**What you will do:**
Copy every line of the listing below word for word, leaving out the pictures.

+ + + + + + +

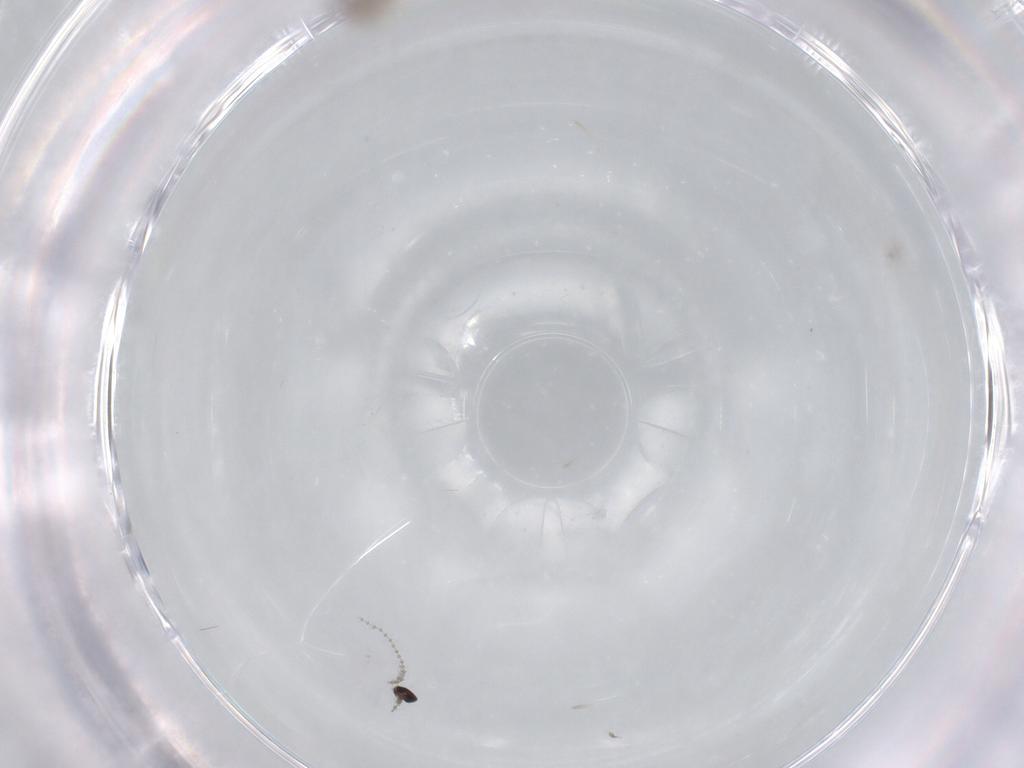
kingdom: Animalia
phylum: Arthropoda
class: Insecta
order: Diptera
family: Cecidomyiidae
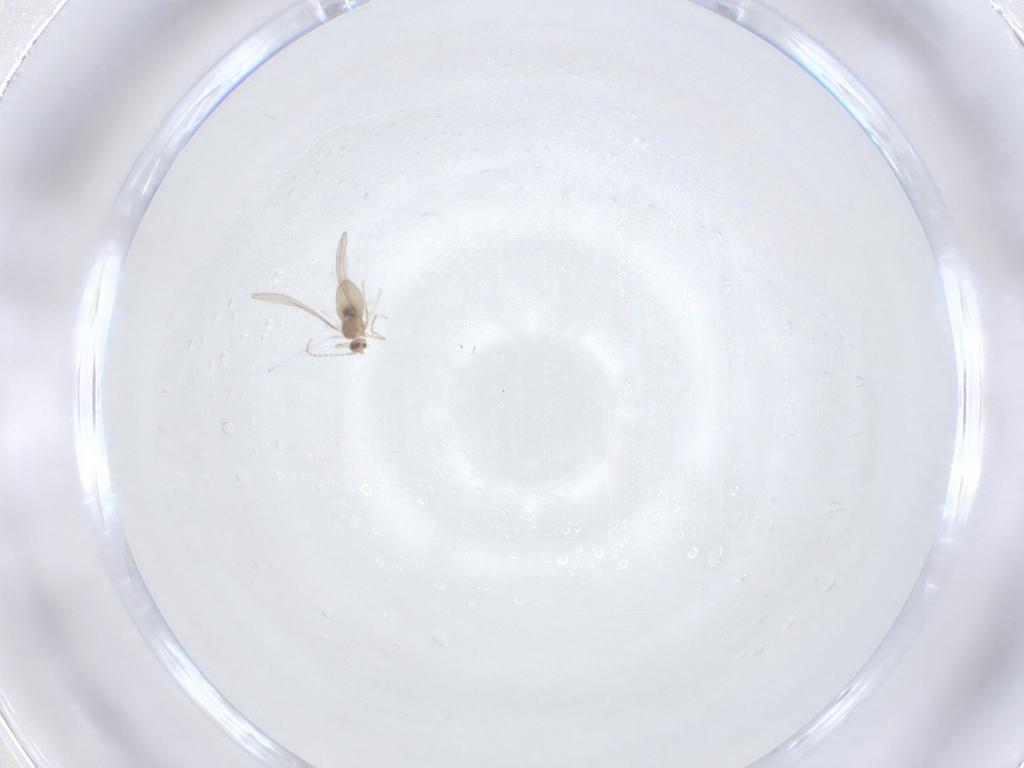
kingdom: Animalia
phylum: Arthropoda
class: Insecta
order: Diptera
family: Cecidomyiidae
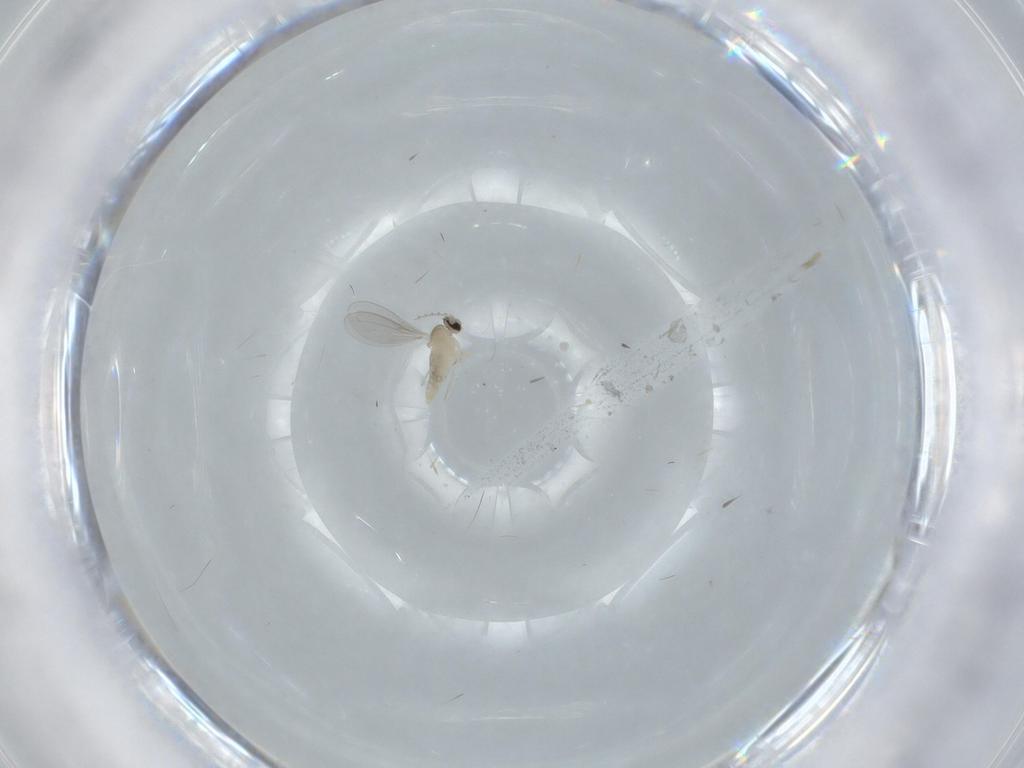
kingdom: Animalia
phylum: Arthropoda
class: Insecta
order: Diptera
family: Cecidomyiidae
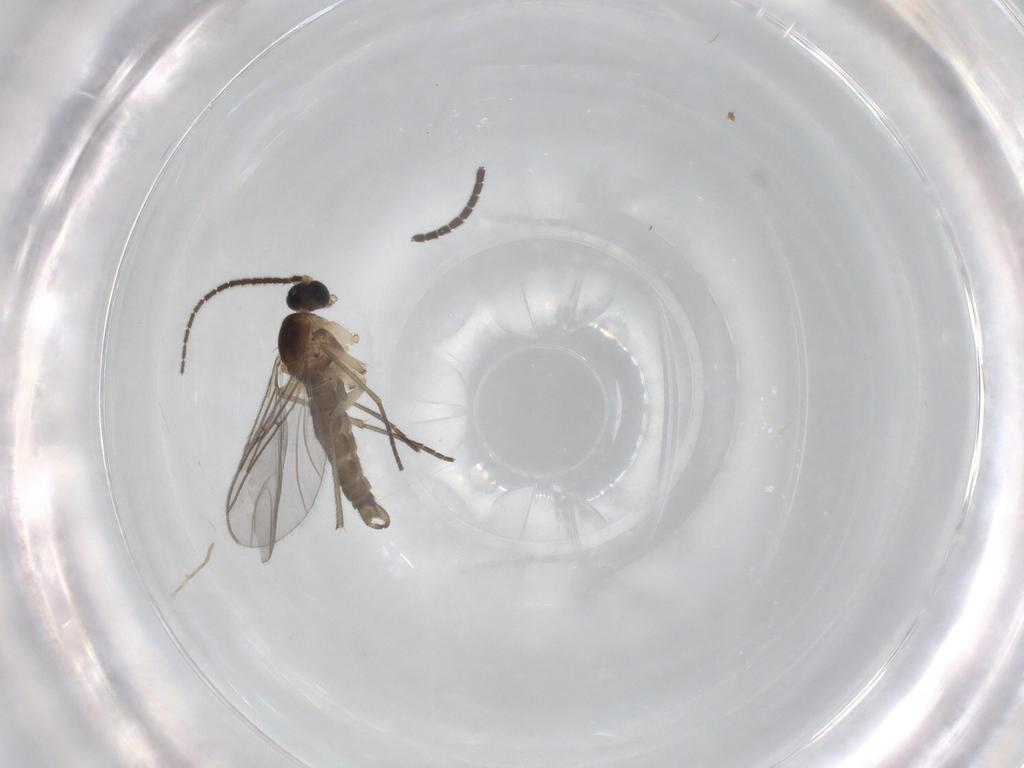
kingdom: Animalia
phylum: Arthropoda
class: Insecta
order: Diptera
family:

+ + + + + + +

**Exercise output:**
kingdom: Animalia
phylum: Arthropoda
class: Insecta
order: Diptera
family: Cecidomyiidae
kingdom: Animalia
phylum: Arthropoda
class: Insecta
order: Diptera
family: Cecidomyiidae
kingdom: Animalia
phylum: Arthropoda
class: Insecta
order: Diptera
family: Cecidomyiidae
kingdom: Animalia
phylum: Arthropoda
class: Insecta
order: Diptera
family:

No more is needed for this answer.